Income Tax Assessment Act 1997 Subsection 52-10(1A)

International Tax Agreements Act 1953 Section 4

International Tax Agreements Act 1953 Schedule 1 Article 18

Reasons for decision

Subsection 6-5(2) of the Income Tax Assessment Act 1997 (ITAA 1997) provides that the assessable income of a resident taxpayer includes ordinary income derived directly or indirectly from all sources, whether in or out of Australia, during the income year.

Pension income is ordinary income assessable under subsection 6-5(2) of the ITAA 1997.

However, subsection 6-15(2) of the ITAA 1997 provides that if an amount is exempt income then it is not assessable income.  

Section 6-20 of the ITAA 1997 provides that an amount of ordinary income is exempt income if it is made exempt from income tax by a provision of the ITAA 1997 or another Commonwealth law.  

In determining your liability to pay tax in Australia it is necessary to consider not only the domestic income tax laws but also any applicable double tax agreements.

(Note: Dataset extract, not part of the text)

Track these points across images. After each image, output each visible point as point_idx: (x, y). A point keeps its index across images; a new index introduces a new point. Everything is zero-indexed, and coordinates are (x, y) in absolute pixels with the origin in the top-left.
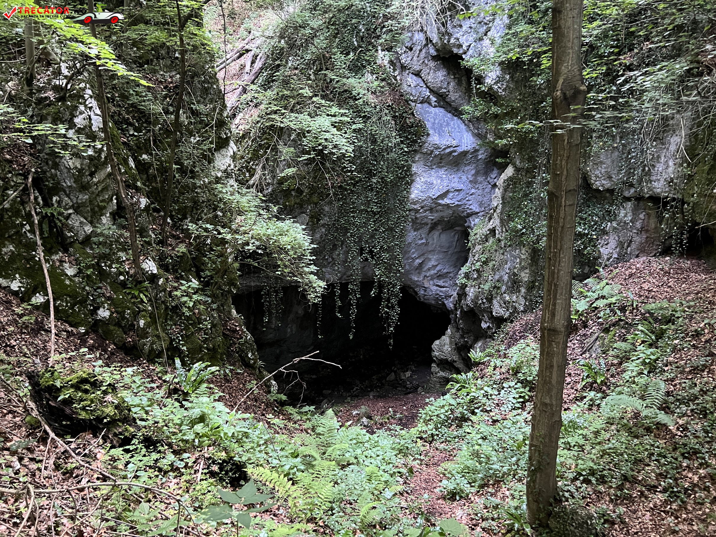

Section 4 of the International Tax Agreements Act 1953 (Agreements Act) incorporates that Act with the Income Tax Assessment Act 1936 (ITAA 1936) and the ITAA 1997 so that all three Acts are read as one. The Agreements Act overrides both the ITAA 1936 and ITAA 1997 where there are inconsistent provisions (except in some limited situations).

Section 5 of the Agreements Act states that, subject to the provisions of the Agreements Act, any provision in an Agreement listed in section 5 has the force of law. The overseas country agreement is listed in section 5 of the Agreements Act.

The agreement between Australia and the overseas country operates to avoid the double taxation of income received by residents of Australia and the overseas country.

An article of the relevant overseas agreement considers the tax treatment of pensions.

This article specifies that certain pensions that are not taxable in the paying country are also not taxable in Australia.

You are in receipt of a type of pension from the overseas country, which is a non-taxable payment allowance.

Your payment allowance is not assessable in Australia under the relevant article of the Double Tax Agreement between Australia and the overseas country.